The Gap Year: March adventure

This is getting to be a habit – an ‘adventure’ that to the outside world looks like nothing of the sort.  But maybe that’s just the point – to do things that are meaningful and different for us, regardless of what anyone else thinks of it.

In March we went to Rye, on the Sussex coast.  We had planned a longer expedition in the autumn, but postponed because other things came up.  We planned our March trip to be longer than it ended up being, but cut it down because other things intervened (not least of all my wish not to be away from home for too long, to reduce the impact on the already dire sleep problem).

We wanted to visit a friend in Hastings, we also wanted to visit Dungeness, Rye, and possibly other bits of the coast.  Rye seemed like the perfect place to stay, and indeed it was.  All the more so because we found a delightful B and B run by a lovely couple who were a fount of local knowledge and information, and were warm and welcoming without overwhelming us (and the breakfasts were both delicious and very beautiful).

Window in Appledore church showing Fairfield Church, the next place we visited

An afternoon exploring Rye; a day visiting Dungeness, Appledore and an extraordinary church in a field (appropriately called Fairfield Church); a day visiting our friend in Hastings; a stop to explore Winchelsea, and its church with some very striking stained glass windows (early C20, by Douglas Strachan); another morning exploring Rye.

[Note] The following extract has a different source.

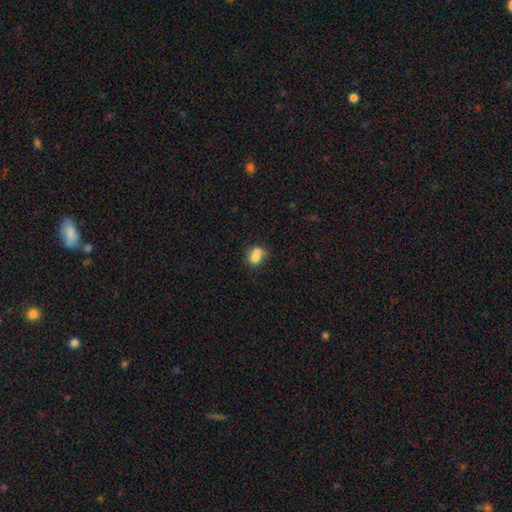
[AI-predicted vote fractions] Smooth or featured? Predicted: smooth (p=0.70). How rounded? Predicted: round (p=0.54). Merging? Predicted: merger (p=0.59).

Hardly any time at all, and yet by the time we got back home we felt as though we’d had a long holiday.

Definitely somewhere to revisit, and we hope to do so this autumn.  Preferably before the garden at nearby Great Dixter closes for the season (we dropped by on the way home, but it wasn’t yet open for this year).

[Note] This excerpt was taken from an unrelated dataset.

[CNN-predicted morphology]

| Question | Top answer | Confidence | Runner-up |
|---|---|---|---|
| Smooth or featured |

We’re almost at the end of this Gap Year experiment.  We’ve already learned a lot about what works for us, both together and separately.  We will certainly be carrying that learning forward once we get to the end.

At Dungeness we watched (and spoke with) two groups (teams) of men from Dagenham, all of Pakistani origin.  They had come there for the day to ‘kite fight’.  Beautiful.  I never knew that was a thing.

No more words, the images speak for themselves.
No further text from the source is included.